Flogging “Learning from Bryant Park: on BYU Radio:
I will be on Top of Mind with Julie Rose at 4 PM Eastern talking about “Learning from Bryant Park.” The link is below. Also on Sirius Radio Channel 143.
It’s the official publication date for “Learning from Bryant Park.” I couldn’t ask for a better way to kick things off than with a review from Rich Rein, who blogs as “William H. Whyte,” and who is in the process of writing a biography of Holly.
At some point in the not-too-distant future, we will emerge from our urban cave-dwelling into the sunlight and re-populate our parks, plazas, streets and commercial corridors — likely with a renewed appreciation for their value. I recently took our puppy for a walk in Riverside Park, sat down on a bench and watched the river. An acquaintance from a community group stopped to chat. I don’t know him well and hadn’t spoken to him in years. But our spontaneous social contact made my day, since I had been otherwise isolated in my Upper West Side apartment. I simply enjoyed the conversation.
When the coronavirus shutdown ends, New Yorkers will have spent more time out-of-doors near their homes as a result of being asked to self-isolate and work from home and are likely to have a renewed feeling for their local public places as a result of finding a welcome change (and perhaps even some safe social engagement) there.

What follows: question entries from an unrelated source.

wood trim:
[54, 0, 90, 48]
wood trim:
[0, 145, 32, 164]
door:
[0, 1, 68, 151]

With that re-energized valuing of the public realm, the public and private sectors should be taking advantage of the resulting support to properly manage, program and maintain those spaces going forward.
We need to focus our resources on adequately stewarding of our existing public spaces, especially before expending valuable capital dollars on building new ones or rebuilding old ones. The most important ingredients to great outdoor social experiences are in their operation — and not necessarily in their design.
So, here are some suggestions for public space policy after the pandemic abates.
One, the city should fully fund the operations of the Parks Department with sufficient resources to keep a full-time staff that can provide a high-quality public space experience to all users. Parks in every neighborhood should be maintained and programmed with an eye for detail and insistence on high standards. Lawns need to be mowed regularly, bathrooms need to be cleaned and trash needs to be picked up at the very least.
Two, public spaces need to be well programmed in addition to being physically maintained in order to draw people to them. The most effective programming elements are inexpensive and easy to implement. Moveable chairs and tables are emblematic of the kind of programming that works.
Three, we should find new ways to introduce commercial activity into more public spaces; this both animates them and makes them self-sustaining. Every public space, no matter how small, should have some food and drink for sale.
Four, while storefront retail is floundering, with seismic changes in the traditional retailing environment, pop-up, short-term stores are thriving. These range from the traditional farmers’ markets to urban food halls like “Turnstyles” in the New York City/Columbus Circle subway station (of all places!). More commercial corridors throughout the five boroughs need to capture this new energy.
Successful retailing in public spaces and downtowns will be smaller scale and more local than in the past. Food service and personal services (health care, beauty, spa) will predominate. Multi-channel (brick and mortar, as well as online) sellers of unique merchandise, like the hand-made or very high quality, will be more likely to be successful.
Last, even — in fact, especially — the sidewalks of commercial corridors of borough neighborhoods should be animated. Every place serving food on a commercial street should be encouraged to spill out onto the sidewalk (no matter how narrow), advertising to passersby that the street is active and interesting.
What we learned in revitalizing Bryant Park was that much of what works in public space improvement is counter-intuitive and contrary to the conventional wisdom. Our recent experience of social distancing and isolation made us appreciate the value of community engagement and the informal contacts with neighbors and friends make possible by active parks, plazas and downtowns. That renewed appreciation should energize us to rededicate energy and resources to the public realm. The benefits will continue to be enormous.
Manshel, former associate director and counsel at the Bryant Park Restoration Corporation, is author of “Learning from Bryant Park.”
“Learning from Bryant Park” will ship on March 20th. Order now:
Max Musicant on Place Management. Exactly right.
It is truly wonderful how many beautiful and great places there are in North America. Calgary, Alberta sits an hour from the Rockies and enjoys spectacular mountain views. Calgary is a little like Dallas, after having morphed into Houston. It started as a cow town (and I had a fantastic shell steak during my visit) and became an oil and gas city – the fourth largest city in Canada with a population of well over a million. It has eight buildings of over 40 stories in the downtown. The city was very much built around the car – with numerous parking structures in the center. You can drive downtown from the suburbs, park downtown and as a result of the extensive skyway system (called locally the “+15”), your feet never have to touch the ground in getting to and from your office.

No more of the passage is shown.